Punkt 2: Wenn sie davon ausgehen würde, dass die andere Frau ein Junkie ist, nur weil sie ist, wie sie ist, hätte sie Vorurteile, die ich ihr nicht zusprechen möchte. Warum sollte ich das tun? Es gäbe natürlich noch die Möglichkeit, einen Sprecher aus dem Off dazu zu benutzen, die junge Frau mit den Dreads als Junkie zu skizzieren. Die Frage ist, wofür das wichtig ist.
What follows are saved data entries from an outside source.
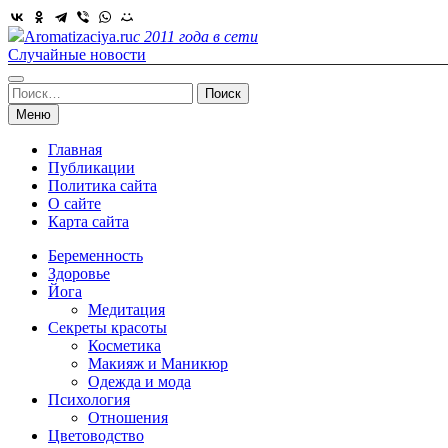
Skip
to
Aromatizaciya.ru
с 2011 года в сети
content
Случайные новости
Найти:
Меню
Главная
Публикации
Политика сайта
О сайте
Карта сайта
Беременность
Здоровье
Йога
Медитация
Секреты красоты
Косметика
Макияж и Маникюр
Одежда и мода
Психология
Отношения
Цветоводство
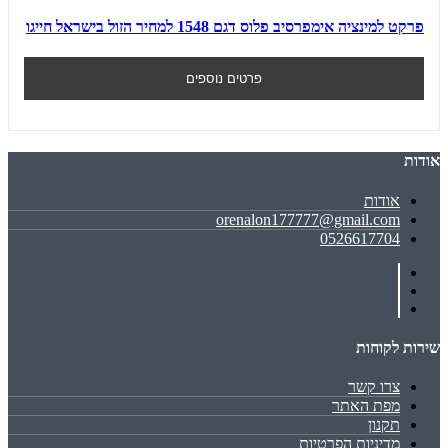
פרקט למינציה אימפרסיב פלוס דגם 1548 למחיר הזול בישראל חייגו
פרטים נוספים
אודות
אודות
orenalon177777@gmail.com
0526617704
שירות לקוחות
צרו קשר
מפת האתר
תקנון
מדיניות הפרטיות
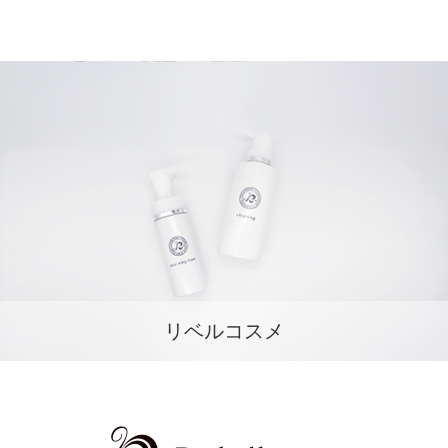
リベルコスメ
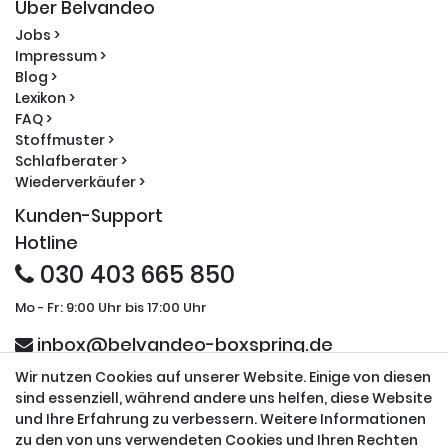
Über Belvandeo
Jobs >
Impressum >
Blog >
Lexikon >
FAQ >
Stoffmuster >
Schlafberater >
Wiederverkäufer >
Kunden-Support
Hotline
030 403 665 850
Mo - Fr: 9:00 Uhr bis 17:00 Uhr
inbox@belvandeo-boxspring.de
Wir nutzen Cookies auf unserer Website. Einige von diesen
Sicherheit und Partner
sind essenziell, während andere uns helfen, diese Website
und Ihre Erfahrung zu verbessern. Weitere Informationen
zu den von uns verwendeten Cookies und Ihren Rechten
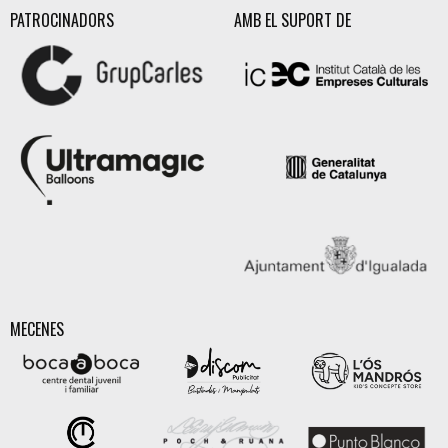
PATROCINADORS
AMB EL SUPORT DE
MECENES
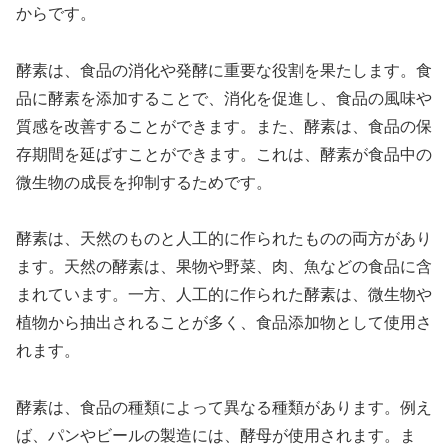
からです。
酵素は、食品の消化や発酵に重要な役割を果たします。食
品に酵素を添加することで、消化を促進し、食品の風味や
質感を改善することができます。また、酵素は、食品の保
存期間を延ばすことができます。これは、酵素が食品中の
微生物の成長を抑制するためです。
酵素は、天然のものと人工的に作られたものの両方があり
ます。天然の酵素は、果物や野菜、肉、魚などの食品に含
まれています。一方、人工的に作られた酵素は、微生物や
植物から抽出されることが多く、食品添加物として使用さ
れます。
酵素は、食品の種類によって異なる種類があります。例え
ば、パンやビールの製造には、酵母が使用されます。ま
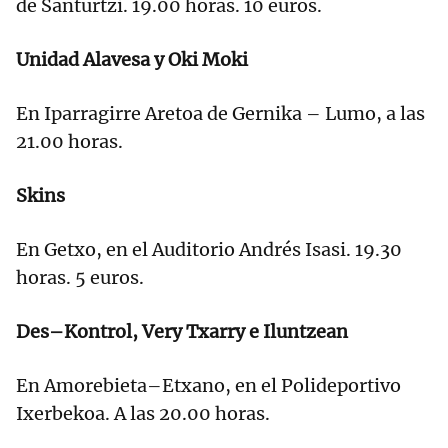
de Santurtzi. 19.00 horas. 10 euros.
Unidad Alavesa y Oki Moki
En Iparragirre Aretoa de Gernika – Lumo, a las
21.00 horas.
Skins
En Getxo, en el Auditorio Andrés Isasi. 19.30
horas. 5 euros.
Des–Kontrol, Very Txarry e Iluntzean
En Amorebieta–Etxano, en el Polideportivo
Ixerbekoa. A las 20.00 horas.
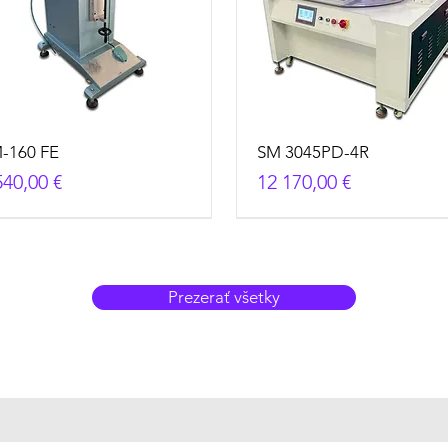
-160 FE
SM 3045PD-4R
na
Cena
540,00 €
12 170,00 €
Prezerať všetky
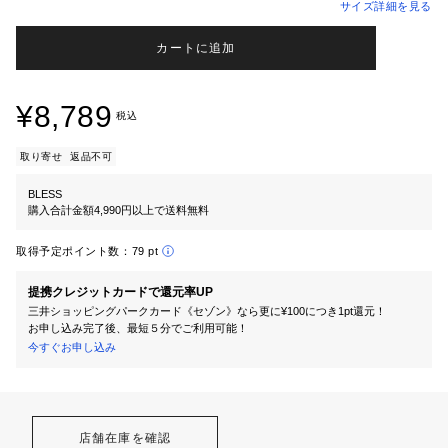
サイズ詳細を見る
カートに追加
¥8,789
税込
取り寄せ
返品不可
BLESS
購入合計金額4,990円以上で送料無料
取得予定ポイント数：
79 pt
提携クレジットカードで還元率UP
三井ショッピングパークカード《セゾン》なら更に¥100につき1pt還元！
お申し込み完了後、最短５分でご利用可能！
今すぐお申し込み
店舗在庫を確認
 Xenia äußerte darauf am 19.01.20:
Punkt 3: Die meisten deiner Kommentare sind so unnötig, dass der Schluss, es gehe sehr wohl um dich, naheliegend ist.

 Dieter_Rotmund ergänzte dazu am 19.01.20:
Ein weiterer, unnötiger Kommentar:
Die Stärke dieser kurzen Schilderung liegt in der Unterschiedlichkeit der beiden Menschen. Aber warum stellst Du den Junkie so positiv und die Mittagspausenfrau so negativ dar? Der Leser kann selbst entscheiden, Du solltest im Sinne eines besseren Texts nichts vorkauen.

 Xenia meinte dazu am 19.01.20:
Hase, das ist deine subjektive Ansicht meiner Schilderung. Vielleicht ist die Frau, die auf dem Weg zur Arbeit ist, auch lange arbeitslos gewesen und hat jetzt Angst, ihren neuen Job wieder zu verlieren. Ich frage mich eher, wie du von dem Aussehen der Tänzerin auf einen Junkie schließt. Hast du Vorurteile?


Achja, nur so nebenbei: Die gestresste Frau auf dem Weg zur Arbeit war übrigens ich.

Antwort geändert am 19.01.2020 um 13:45 Uhr

 Xenia meinte dazu am 11.12.23 um 09:05:
Und die andere Frau, das war auch ich :).

 juttavon (19.01.20)
Ein winziger Moment aus dem Alltag, der eine Fülle von Menschlichem entwirft. Der augenzwinkernde Zeh gefällt mir!
Schön.

HG Jutta

 eiskimo (11.02.20)
Gut wiedergegeben, diese "Beziehungskrise". Meist leben wir ja wie geschmiert aneinander vorbei. Aber manchmal hakt es auch, und dann wird einem das Theater bewusst.